To see and be seen

In addition to facial characteristics, physical features and stride, people can be recognized with near perfect accuracy by the way they dress and maintain themselves. That being said, I am easily identified on the Plaza by my (now) off-white Converses, dirty sweatpants, wrinkled Duke T-shirt, stained hoodie (for warmth) and huge backpack (which provides gravitational incentive to fall backward). When I turn around, my peers can be assured it's me by the rings circling my bloodshot eyes, my hair falling out at all directions from my messy bun and my shaking hands around my fifth cup of coffee.

Yes, this is how you can spot Ashley Sarpong anywhere, especially during the cruelty of midterms. And in these times of chronic distress, I am being watched. The cruel stampede of tour groups that seem to aimlessly traverse our campus pick me out and follow me visually. When prospective students converge onto campus, I feel that I have morphed from a college student to a troubled pop star, shaved head and all, who must fight off the paparazzi. In my three years at Duke, I have tried countless ways to cope with these unwanted observers.

Freshman and sophomore year, my strategy of coping with the tour groups was to handle them with confidence. I would don clean clothes, put on make-up, comb my hair and strut my stuff up and down West. But, of course, when I did this, the watchful pre-froshes were nowhere to be found. Of course, when I slipped up, and reverted back to my normal struggling student get-up, young visitors and their parents abounded, snapping pictures and staring at me as I bowed my head down in shame.

Unfortunately, wherever I went, especially on difficult days, these tourists were inescapable. They were there when I ran to the Bryan Center to fill up on comfort food. They were there when I hurried back to my dorm to brush my teeth before class, after pulling an all-nighter in von der Heyden. They were there when I tried to hide myself in the stacks to frantically finish my term paper, thinking that no one would see me. No matter what I do, I can't seem to escape these perennially perky pre-froshes. They're everywhere, tormenting me, with their intent eyes, watching me.
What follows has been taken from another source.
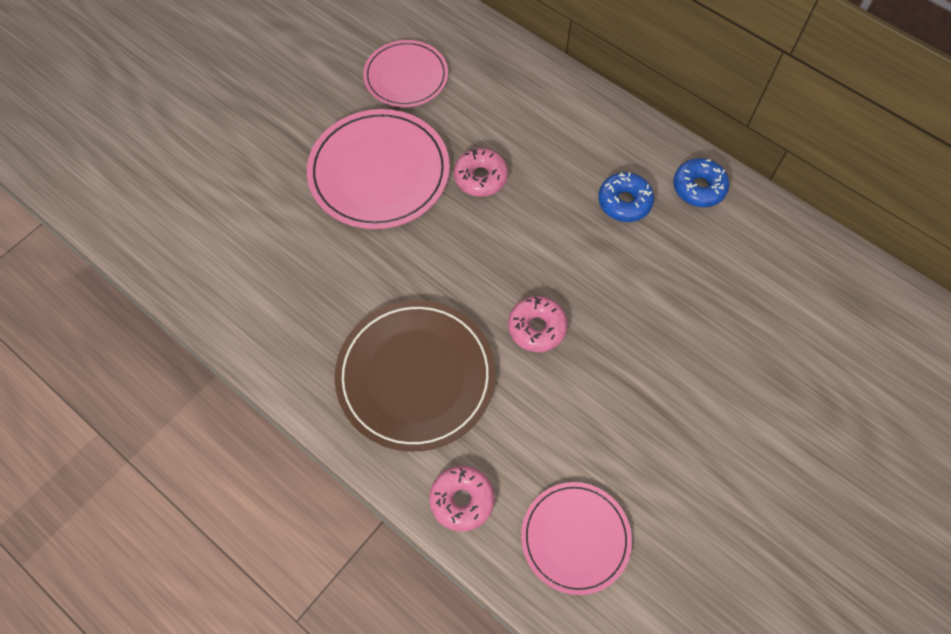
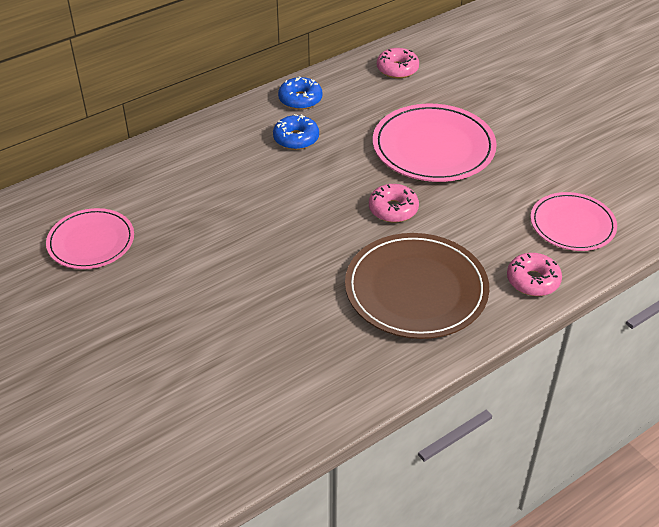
camera: 75 degrees left, 20 degrees down
(379, 172) = (194, 279): pink plate -> pink plate (433, 147)
(480, 177) = (233, 213): pink donut -> pink donut (397, 69)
Sometimes, I feel the urge to just stop them and ask them questions like: Why are you here? Why are you looking at Duke? Why are you staring at me? I want to tell them so badly that they have no idea what they're getting into, that this campus is beleaguered with a competitive pressure, that they will be challenged mentally, emotionally and, at times, physically (because those all-nighters will push their limits), that they will soon trade their designer dudes and good looks for rags and bloodshot eyes. They will grow up fast, too fast. They will be exposed to challenges they have never faced before, to people they have never met before and to experiences, both curricular and extracurricular, that they will never forget.

But then I pause, because I cannot actually bring myself to call Duke "bad." Challenging, yes. Distressing at times, yes. But would I really run up to a crowd of prospective students and tell them, "Don't come to Duke"? That, in the end, is their decision. But I think my major urge to lecture visitors is not so much about them, and more about me.

You see, what I have come to realize about my tourist friends is that they don't represent the carefree state I was in when I decided to come to Duke, but the hopes and aspirations that came with my decision. Yes, college life is hard. Yes, it's embarrassing that other people see me in disarray. But it also makes me proud, that students want to come where I am, to a place that will provide the means to gain greatness. They may trade in their jeans for sweats, hair straighteners for messy buns, but eventually I will trade in my heavy backpack for a briefcase, because of my time at Duke.

So I've decided to cope with my observers by leaving them alone, and not worrying about what they think of me now. Rather, I have learned that I should allow them to dream of what they will look like after four years here, something that will make them recognizable beyond the Plaza.

Ashely Sarpong is a Trinity junior. His column runs every other Friday.